Extracted records START

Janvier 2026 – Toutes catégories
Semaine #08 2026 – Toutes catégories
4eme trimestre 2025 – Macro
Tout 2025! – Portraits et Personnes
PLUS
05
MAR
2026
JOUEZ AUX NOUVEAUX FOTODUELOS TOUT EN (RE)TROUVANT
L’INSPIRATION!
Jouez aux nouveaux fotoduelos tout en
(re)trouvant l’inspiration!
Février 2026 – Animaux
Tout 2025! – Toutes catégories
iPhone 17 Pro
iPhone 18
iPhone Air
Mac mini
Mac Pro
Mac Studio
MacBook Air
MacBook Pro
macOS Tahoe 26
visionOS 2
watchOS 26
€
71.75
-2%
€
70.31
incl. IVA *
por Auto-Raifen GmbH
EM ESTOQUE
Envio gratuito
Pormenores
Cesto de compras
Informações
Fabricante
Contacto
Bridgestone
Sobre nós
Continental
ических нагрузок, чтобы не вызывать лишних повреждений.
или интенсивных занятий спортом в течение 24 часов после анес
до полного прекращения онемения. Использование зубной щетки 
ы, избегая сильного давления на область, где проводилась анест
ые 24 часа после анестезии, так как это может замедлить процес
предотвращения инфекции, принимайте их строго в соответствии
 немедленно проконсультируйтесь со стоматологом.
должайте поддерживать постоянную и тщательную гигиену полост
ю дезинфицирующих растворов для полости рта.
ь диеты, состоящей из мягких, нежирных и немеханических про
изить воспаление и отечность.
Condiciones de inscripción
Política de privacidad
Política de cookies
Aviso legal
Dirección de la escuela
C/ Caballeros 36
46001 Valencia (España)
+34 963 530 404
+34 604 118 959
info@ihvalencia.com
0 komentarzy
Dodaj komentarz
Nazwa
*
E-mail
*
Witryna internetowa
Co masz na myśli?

Extracted records END

Job:
Reproduce, exactly and with both ends included, every line from the one that contains "Aviso legal" to the end of the listing above.

Response to this exercise:
Aviso legal
Dirección de la escuela
C/ Caballeros 36
46001 Valencia (España)
+34 963 530 404
+34 604 118 959
info@ihvalencia.com
0 komentarzy
Dodaj komentarz
Nazwa
*
E-mail
*
Witryna internetowa
Co masz na myśli?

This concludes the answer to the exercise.